Quality of life for all of us is greatly enhanced by our use of the senses. Hearing, sight, smell and taste are all at risk from disease within the head and neck. In addition facial disfigurement in conjunction with communication problems can result in social isolation.
Conditions affecting the head and neck may be benign or malignant. They may affect the salivary glands, the thyroid gland, in the skin of the head and neck as well as the mouth, the gullet, the larynx (voice box), the sinuses, the nose and the ears.
One of the more common head and neck cancers is cancer of the larynx. Small tumours can be treated successfully with cure rates in excess of 90% by limited surgery or radiotherapy. Larger tumours invariably require radical surgery with removal of the entire larynx. This removes the patient’s ability to speak and so patients need to learn to talk again using a variety of techniques. The most common technique uses an implant between the gullet and the airway. This acts as a valve allowing the diversion of air from the airway into the mouth base for speech.

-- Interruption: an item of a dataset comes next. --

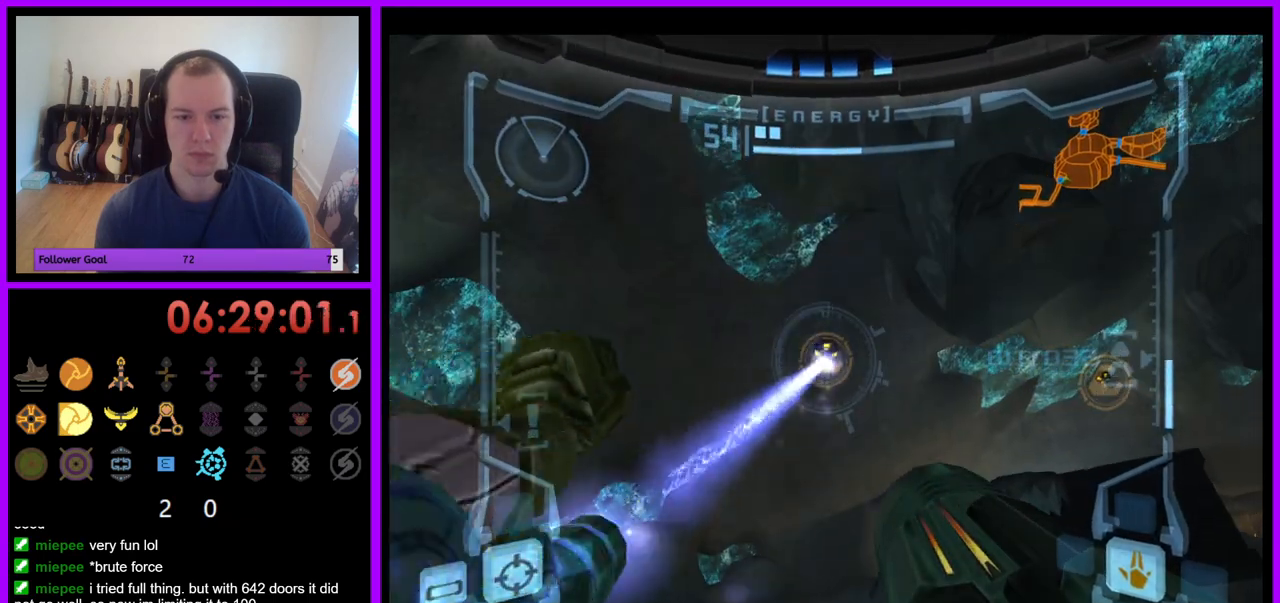
{"buttons": ["L1"], "left_stick": "center", "right_stick": "center", "events": []}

Cure rates of head and neck cancer are very dependent in the precise site of the tumour, its size and extent of any spread to surrounding structures. Patients with early, small cancers, can expect cure rates of greater than 90%, however many patients present with very advanced disease and so the overall cure rates are approximately 50%.

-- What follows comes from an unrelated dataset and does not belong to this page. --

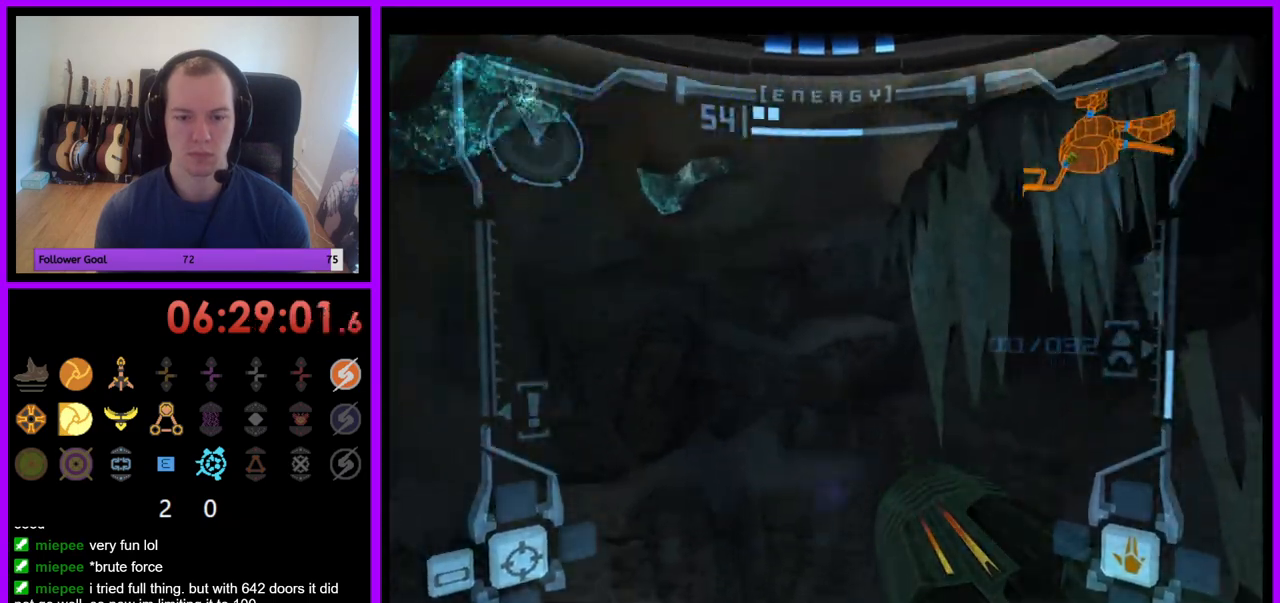
{"buttons": ["L1"], "left_stick": "center", "right_stick": "center", "events": []}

This emphasises the need for increased awareness in both the general population and the medical profession of the early symptoms of head and neck cancer. Patients need rapid access to specialist treatment by hospital clinicians who are trained in all aspects of the management of head and neck cancer. These rare cancers are best treated in dedicated centres by multidisciplinary teams.
Quality of life is undoubtedly affected by these tumours as well as the treatment used to eradicate them. Current research is being focused on quality of life issues to quantify the effect of current treatments with the hope that this will allow treatment protocols to be tailored much more closely to the needs of individual patients.